◆ **Task input**:
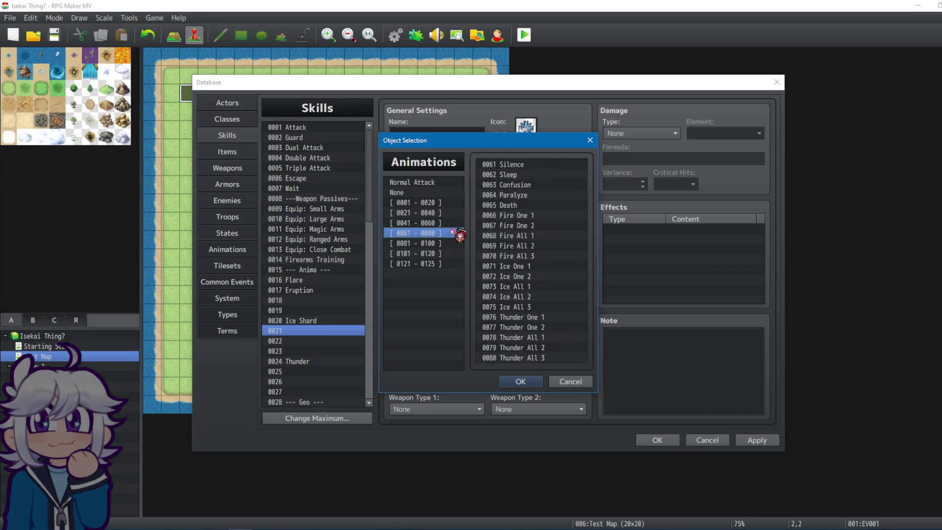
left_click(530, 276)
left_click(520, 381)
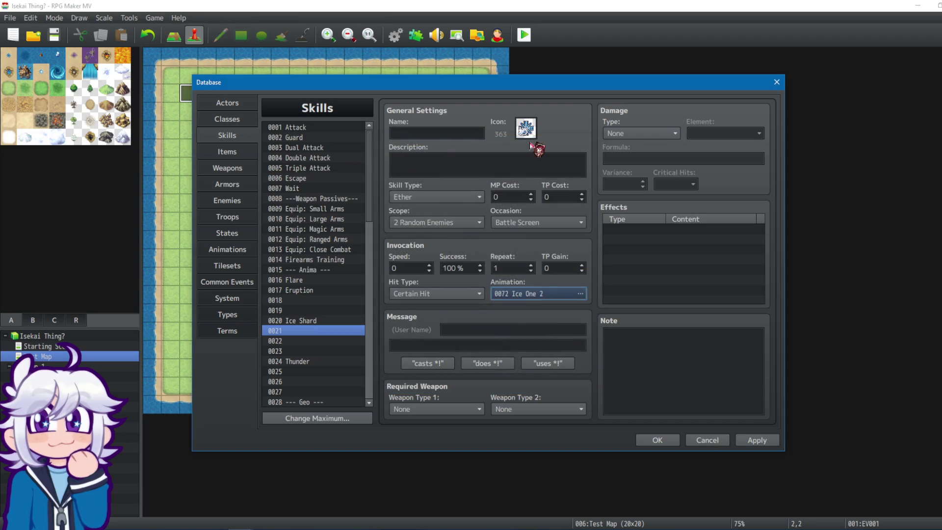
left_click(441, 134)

==

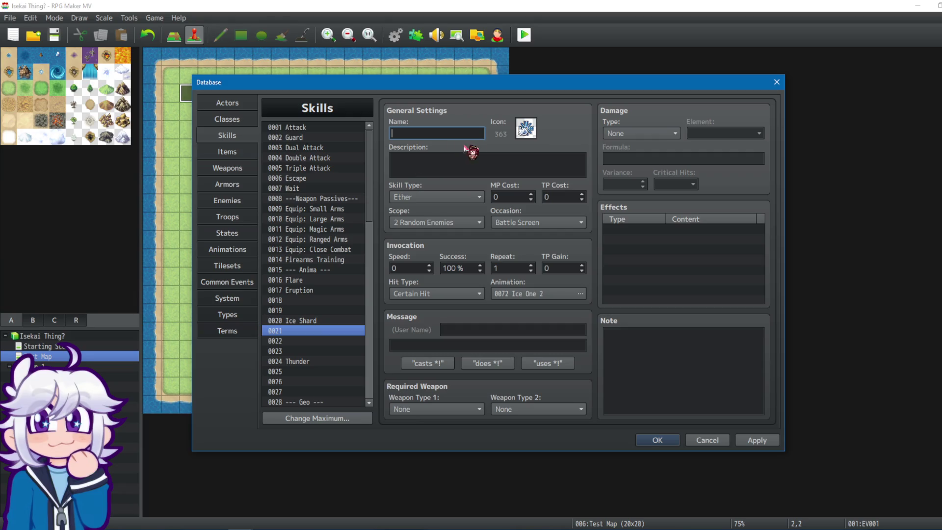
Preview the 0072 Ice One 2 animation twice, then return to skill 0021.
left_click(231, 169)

◆ **Task requirements**:
Only the lines above starting at the one containing "Preview the 0072" and ending at the one containing "left_click(231, 169)", both included, are to be returned, exactly as they read.

◆ **Exercise output**:
Preview the 0072 Ice One 2 animation twice, then return to skill 0021.
left_click(231, 169)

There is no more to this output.